As an Arizona mine operator has learned, a casual regard for procedural rules in challenging administrative penalties may have undesirable consequences.

According to MSHA’s files, Gila Rock Products, LLC, a sand & gravel producer, received a proposed penalty assessment from the agency in May 2012 for citations written at its Reymert Mine. It had 30 calendar days to file an appeal with the Federal Mine Safety and Health Review Commission. When none was filed within that period, the assessment became a final order of the Commission. 

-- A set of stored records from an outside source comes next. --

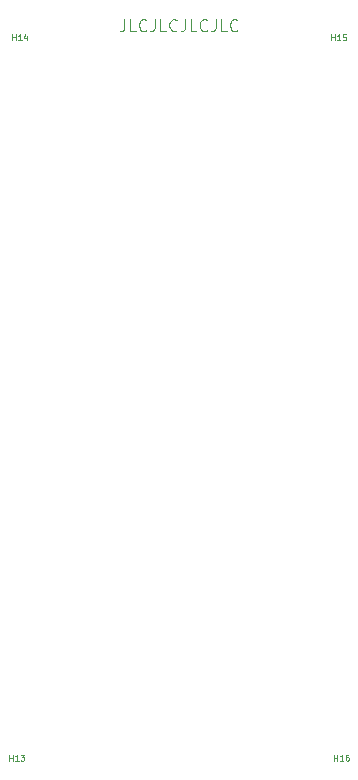
<source format=gto>
G04 #@! TF.GenerationSoftware,KiCad,Pcbnew,(6.0.0)*
G04 #@! TF.CreationDate,2025-05-03T15:15:50+02:00*
G04 #@! TF.ProjectId,Smart Servo Control Board Rev.2,536d6172-7420-4536-9572-766f20436f6e,rev?*
G04 #@! TF.SameCoordinates,Original*
G04 #@! TF.FileFunction,Legend,Top*
G04 #@! TF.FilePolarity,Positive*
%FSLAX46Y46*%
G04 Gerber Fmt 4.6, Leading zero omitted, Abs format (unit mm)*
G04 Created by KiCad (PCBNEW (6.0.0)) date 2025-05-03 15:15:50*
%MOMM*%
%LPD*%
G01*
G04 APERTURE LIST*
%ADD10C,0.125000*%
%ADD11C,7.500000*%
%ADD12C,4.700000*%
%ADD13C,4.300000*%
%ADD14R,1.700000X1.700000*%
%ADD15O,1.700000X1.700000*%
G04 APERTURE END LIST*
D10*
X221413472Y-40495808D02*
X221413472Y-41210094D01*
X221365853Y-41352951D01*
X221270615Y-41448189D01*
X221127758Y-41495808D01*
X221032520Y-41495808D01*
X222365853Y-41495808D02*
X221889662Y-41495808D01*
X221889662Y-40495808D01*
X223270615Y-41400570D02*
X223222996Y-41448189D01*
X223080139Y-41495808D01*
X222984900Y-41495808D01*
X222842043Y-41448189D01*
X222746805Y-41352951D01*
X222699186Y-41257713D01*
X222651567Y-41067237D01*
X222651567Y-40924380D01*
X222699186Y-40733904D01*
X222746805Y-40638666D01*
X222842043Y-40543428D01*
X222984900Y-40495808D01*
X223080139Y-40495808D01*
X223222996Y-40543428D01*
X223270615Y-40591047D01*
X223984900Y-40495808D02*
X223984900Y-41210094D01*
X223937281Y-41352951D01*
X223842043Y-41448189D01*
X223699186Y-41495808D01*
X223603948Y-41495808D01*
X224937281Y-41495808D02*
X224461091Y-41495808D01*
X224461091Y-40495808D01*
X225842043Y-41400570D02*
X225794424Y-41448189D01*
X225651567Y-41495808D01*
X225556329Y-41495808D01*
X225413472Y-41448189D01*
X225318234Y-41352951D01*
X225270615Y-41257713D01*
X225222996Y-41067237D01*
X225222996Y-40924380D01*
X225270615Y-40733904D01*
X225318234Y-40638666D01*
X225413472Y-40543428D01*
X225556329Y-40495808D01*
X225651567Y-40495808D01*
X225794424Y-40543428D01*
X225842043Y-40591047D01*
X226556329Y-40495808D02*
X226556329Y-41210094D01*
X226508710Y-41352951D01*
X226413472Y-41448189D01*
X226270615Y-41495808D01*
X226175377Y-41495808D01*
X227508710Y-41495808D02*
X227032520Y-41495808D01*
X227032520Y-40495808D01*
X228413472Y-41400570D02*
X228365853Y-41448189D01*
X228222996Y-41495808D01*
X228127758Y-41495808D01*
X227984900Y-41448189D01*
X227889662Y-41352951D01*
X227842043Y-41257713D01*
X227794424Y-41067237D01*
X227794424Y-40924380D01*
X227842043Y-40733904D01*
X227889662Y-40638666D01*
X227984900Y-40543428D01*
X228127758Y-40495808D01*
X228222996Y-40495808D01*
X228365853Y-40543428D01*
X228413472Y-40591047D01*
X229127758Y-40495808D02*
X229127758Y-41210094D01*
X229080139Y-41352951D01*
X228984900Y-41448189D01*
X228842043Y-41495808D01*
X228746805Y-41495808D01*
X230080139Y-41495808D02*
X229603948Y-41495808D01*
X229603948Y-40495808D01*
X230984900Y-41400570D02*
X230937281Y-41448189D01*
X230794424Y-41495808D01*
X230699186Y-41495808D01*
X230556329Y-41448189D01*
X230461091Y-41352951D01*
X230413472Y-41257713D01*
X230365853Y-41067237D01*
X230365853Y-40924380D01*
X230413472Y-40733904D01*
X230461091Y-40638666D01*
X230556329Y-40543428D01*
X230699186Y-40495808D01*
X230794424Y-40495808D01*
X230937281Y-40543428D01*
X230984900Y-40591047D01*
X211663472Y-103269618D02*
X211663472Y-102769618D01*
X211663472Y-103007713D02*
X211949186Y-103007713D01*
X211949186Y-103269618D02*
X211949186Y-102769618D01*
X212449186Y-103269618D02*
X212163472Y-103269618D01*
X212306329Y-103269618D02*
X212306329Y-102769618D01*
X212258710Y-102841047D01*
X212211091Y-102888666D01*
X212163472Y-102912475D01*
X212615853Y-102769618D02*
X212925377Y-102769618D01*
X212758710Y-102960094D01*
X212830139Y-102960094D01*
X212877758Y-102983904D01*
X212901567Y-103007713D01*
X212925377Y-103055332D01*
X212925377Y-103174380D01*
X212901567Y-103221999D01*
X212877758Y-103245808D01*
X212830139Y-103269618D01*
X212687281Y-103269618D01*
X212639662Y-103245808D01*
X212615853Y-103221999D01*
X211913472Y-42269618D02*
X211913472Y-41769618D01*
X211913472Y-42007713D02*
X212199186Y-42007713D01*
X212199186Y-42269618D02*
X212199186Y-41769618D01*
X212699186Y-42269618D02*
X212413472Y-42269618D01*
X212556329Y-42269618D02*
X212556329Y-41769618D01*
X212508710Y-41841047D01*
X212461091Y-41888666D01*
X212413472Y-41912475D01*
X213127758Y-41936285D02*
X213127758Y-42269618D01*
X213008710Y-41745808D02*
X212889662Y-42102951D01*
X213199186Y-42102951D01*
X239163472Y-103269618D02*
X239163472Y-102769618D01*
X239163472Y-103007713D02*
X239449186Y-103007713D01*
X239449186Y-103269618D02*
X239449186Y-102769618D01*
X239949186Y-103269618D02*
X239663472Y-103269618D01*
X239806329Y-103269618D02*
X239806329Y-102769618D01*
X239758710Y-102841047D01*
X239711091Y-102888666D01*
X239663472Y-102912475D01*
X240377758Y-102769618D02*
X240282520Y-102769618D01*
X240234900Y-102793428D01*
X240211091Y-102817237D01*
X240163472Y-102888666D01*
X240139662Y-102983904D01*
X240139662Y-103174380D01*
X240163472Y-103221999D01*
X240187281Y-103245808D01*
X240234900Y-103269618D01*
X240330139Y-103269618D01*
X240377758Y-103245808D01*
X240401567Y-103221999D01*
X240425377Y-103174380D01*
X240425377Y-103055332D01*
X240401567Y-103007713D01*
X240377758Y-102983904D01*
X240330139Y-102960094D01*
X240234900Y-102960094D01*
X240187281Y-102983904D01*
X240163472Y-103007713D01*
X240139662Y-103055332D01*
X238913472Y-42269618D02*
X238913472Y-41769618D01*
X238913472Y-42007713D02*
X239199186Y-42007713D01*
X239199186Y-42269618D02*
X239199186Y-41769618D01*
X239699186Y-42269618D02*
X239413472Y-42269618D01*
X239556329Y-42269618D02*
X239556329Y-41769618D01*
X239508710Y-41841047D01*
X239461091Y-41888666D01*
X239413472Y-41912475D01*
X240151567Y-41769618D02*
X239913472Y-41769618D01*
X239889662Y-42007713D01*
X239913472Y-41983904D01*
X239961091Y-41960094D01*
X240080139Y-41960094D01*
X240127758Y-41983904D01*
X240151567Y-42007713D01*
X240175377Y-42055332D01*
X240175377Y-42174380D01*
X240151567Y-42221999D01*
X240127758Y-42245808D01*
X240080139Y-42269618D01*
X239961091Y-42269618D01*
X239913472Y-42245808D01*
X239889662Y-42221999D01*
%LPC*%
D11*
X207032520Y-103043428D03*
D12*
X207032520Y-103043428D03*
D13*
X207032520Y-42043428D03*
D12*
X245032520Y-103043428D03*
D11*
X245032520Y-103043428D03*
D13*
X245032520Y-42043428D03*
D14*
X231582520Y-49683428D03*
D15*
X231582520Y-52223428D03*
X231582520Y-54763428D03*
X231582520Y-57303428D03*
X231582520Y-59843428D03*
X231582520Y-62383428D03*
X231582520Y-64923428D03*
X231582520Y-67463428D03*
X231582520Y-70003428D03*
X231582520Y-72543428D03*
X231582520Y-75083428D03*
X231582520Y-77623428D03*
X231582520Y-80163428D03*
X231582520Y-82703428D03*
X231582520Y-85243428D03*
X231582520Y-87783428D03*
X231582520Y-90323428D03*
X231582520Y-92863428D03*
X231582520Y-95403428D03*
D14*
X243742520Y-48443428D03*
D15*
X246282520Y-48443428D03*
X243742520Y-50983428D03*
X246282520Y-50983428D03*
X243742520Y-53523428D03*
X246282520Y-53523428D03*
X243742520Y-56063428D03*
X246282520Y-56063428D03*
X243742520Y-58603428D03*
X246282520Y-58603428D03*
X243742520Y-61143428D03*
X246282520Y-61143428D03*
X243742520Y-63683428D03*
X246282520Y-63683428D03*
X243742520Y-66223428D03*
X246282520Y-66223428D03*
X243742520Y-68763428D03*
X246282520Y-68763428D03*
X243742520Y-71303428D03*
X246282520Y-71303428D03*
X243742520Y-73843428D03*
X246282520Y-73843428D03*
X243742520Y-76383428D03*
X246282520Y-76383428D03*
X243742520Y-78923428D03*
X246282520Y-78923428D03*
X243742520Y-81463428D03*
X246282520Y-81463428D03*
X243742520Y-84003428D03*
X246282520Y-84003428D03*
X243742520Y-86543428D03*
X246282520Y-86543428D03*
X243742520Y-89083428D03*
X246282520Y-89083428D03*
X243742520Y-91623428D03*
X246282520Y-91623428D03*
X243742520Y-94163428D03*
X246282520Y-94163428D03*
X243742520Y-96703428D03*
X246282520Y-96703428D03*
D14*
X227772520Y-48413428D03*
D15*
X227772520Y-50953428D03*
X227772520Y-53493428D03*
X227772520Y-56033428D03*
X227772520Y-58573428D03*
X227772520Y-61113428D03*
X227772520Y-63653428D03*
X227772520Y-66193428D03*
X227772520Y-68733428D03*
X227772520Y-71273428D03*
X227772520Y-73813428D03*
X227772520Y-76353428D03*
X227772520Y-78893428D03*
X227772520Y-81433428D03*
X227772520Y-83973428D03*
X227772520Y-86513428D03*
X227772520Y-89053428D03*
X227772520Y-91593428D03*
X227772520Y-94133428D03*
X227772520Y-96673428D03*
D14*
X212532520Y-48413428D03*
D15*
X212532520Y-50953428D03*
X212532520Y-53493428D03*
X212532520Y-56033428D03*
X212532520Y-58573428D03*
X212532520Y-61113428D03*
X212532520Y-63653428D03*
X212532520Y-66193428D03*
X212532520Y-68733428D03*
X212532520Y-71273428D03*
X212532520Y-73813428D03*
X212532520Y-76353428D03*
X212532520Y-78893428D03*
X212532520Y-81433428D03*
X212532520Y-83973428D03*
X212532520Y-86513428D03*
X212532520Y-89053428D03*
X212532520Y-91593428D03*
X212532520Y-94133428D03*
X212532520Y-96673428D03*
D14*
X208722520Y-49683428D03*
D15*
X208722520Y-52223428D03*
X208722520Y-54763428D03*
X208722520Y-57303428D03*
X208722520Y-59843428D03*
X208722520Y-62383428D03*
X208722520Y-64923428D03*
X208722520Y-67463428D03*
X208722520Y-70003428D03*
X208722520Y-72543428D03*
X208722520Y-75083428D03*
X208722520Y-77623428D03*
X208722520Y-80163428D03*
X208722520Y-82703428D03*
X208722520Y-85243428D03*
X208722520Y-87783428D03*
X208722520Y-90323428D03*
X208722520Y-92863428D03*
X208722520Y-95403428D03*
M02*

</source>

In August 2013, over a year later, Gila asked the Commission to reopen the penalty assessment. The company claimed it had mailed a pre-penalty notice of contest to MSHA. It also claimed its owner was not served with the proposed assessment. The Commission said it did not receive a contest notice, as required.

In evaluating requests to reopen penalty cases, the Commission takes guidance from federal civil court rules.

A mistake, inadvertence, excusable neglect or other reason showing good cause may justify reconsideration of a decision. Nonetheless, action must be taken within a reasonable time, defined in the rules as within one year after the final order is rendered. Gila did not meet that standard. As a result, the Commissioners unanimously rejected the request as untimely.

The lesson here is to know the rules and adhere to them strictly. Failing that, aggrieved parties must submit a detailed justification to the court to explain why a case should be reopened. In many instances, as occurred here, MSHA will oppose it. Employers must act promptly to protect their rights.

Facilities under OSHA’s jurisdiction also are under a specified time constraint. The filing deadline is 15 working days, and the notice goes to OSHA, not to the Occupational Safety and Health Review Commission, which adjudicates contests to OSHA enforcement actions.